Tuesday, November 25, 2008

King on propositions and changing truth values

King kind of confuses me right at the start of chapter 6 when he talks about how propositions "must and must not change truth value across time and location". He makes this claim before he even starts laying out his position, but I am still trying to see the problem that he is so adamant about.

My understanding of where King starts from:

1) If the truth value of propositions is determined by the semantic value (relative to context) of sentences, then (2) & (3).

2) Propositions, according to his 'in Carnelian Bay' example, change truth value over different worlds, locations, and times.

3) Propositions, according to his 'Santa Monica based belief' example, do not change truth value over time or location.

4) ~ [(1) & (2)]

5) Therefore, further inquiry into the relation between propositional truth value and the semantic value of sentences is required.

I am having trouble with the examples that King is using in (2) and (3). In (2), he says (referring to the sentence "In Carnelian Bay there is a boat launching ramp") that "If 'there is a boat launching ramp' expressed a proposition (relative to that context) that didn't vary its truth value over locations, the locational operator 'In Carnelian Bay' would be vacuous, and the sentence would "feel" like 'In Carnelian Bay arithmetic is incomplete.' But it doesn't!" (pg 166).

I have no idea what King means when he says that the two sentences would "feel" the same.
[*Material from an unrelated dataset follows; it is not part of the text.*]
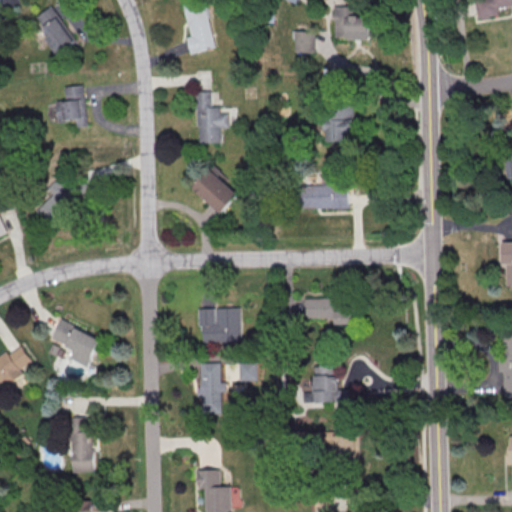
[(216,48),(206,0),(199,0),(185,3),(192,35),(188,36),(191,53),(216,48)]
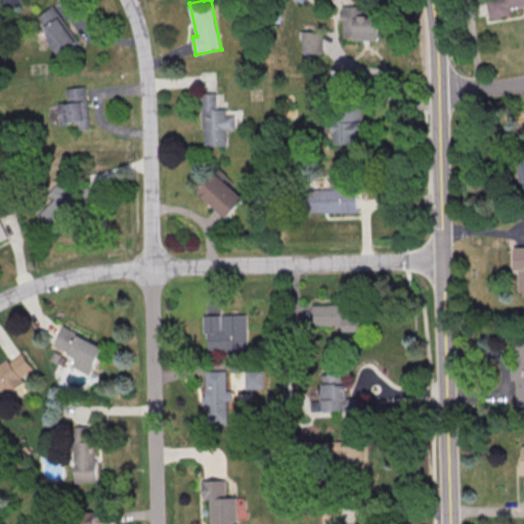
[(523,0),(523,5),(511,8),(512,15),(491,18),(488,0),(523,0)]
Furthermore, from what I understand, I think King has the example backwards. If propositions did not change their truth value over location, then wouldn't changing "In Carnelian Bay" with any other location (operator) result in "the same feeling" as the original sentence (instead of changing the proposition and keeping the location the same)?

For example, what King should have said is that if propositions do not change their truth value over location, then "In Carnelian Bay there is a boat launching ramp" (where the truth determining context lies in 'there is a boat launching ramp') would "feel" the same as "In the Sahara Desert there is a boat launching ramp". This poses much more of a problem because here the vacuous operator should not affect the truth of the proposition (being that the context of 'there is a boat launching ramp' stays with 'there is a boat launching ramp') but the truth value has obviously changed. I don't think, however, that in King's example the two sentences necessarily "feel" different.

If this line of thought is true, then it is an objection to (2) and the argument is no longer valid.

Now to address (3).

Again, King confuses me with the example that he uses. He says that he is in Santa Monica right now and when he says "I believe the sun is shining" it is about Santa Monica right now. From this he claims that if he were to change location or time, the proposition would still be about "Santa Monica at this time" and so would not change in truth value. I think King is either confusing two different propositions or is being lazy in his speaking. Technically speaking, when King asserts "The sun is shining", he is not asserting anything about Santa Monica; or at the very least that he is implying that the context he is in at the time he says that sentence is to be taken as part of the proposition itself (some kind of non-spoken magically attaching part). Basically, I think King is just trying to get away with being lazy when it comes to saying when you really meant when you expressed a proposition.

The proposition King actually said was: "The sun is shining".

The proposition King intended the listener to understand was: "The sun is shining where I am right now", or "The sun is shining in Santa Monica right now", or "The sun is shining in Santa Monica at 3:05pm", etc. etc. etc.

When you blur this distinction, but then claim that people are wrong to say that your belief is not about Santa Monica when you say "The sun is shining", you are just confused by your own vagueness (and laziness - which is not a bad thing because speaking would become lengthy, tedious, and robotic if we were to speak as precisely as is needed in order to avoid these shortcuts in meaning).

If this line of argument is true, then it is an objection to (3) and King's starting argument is invalid.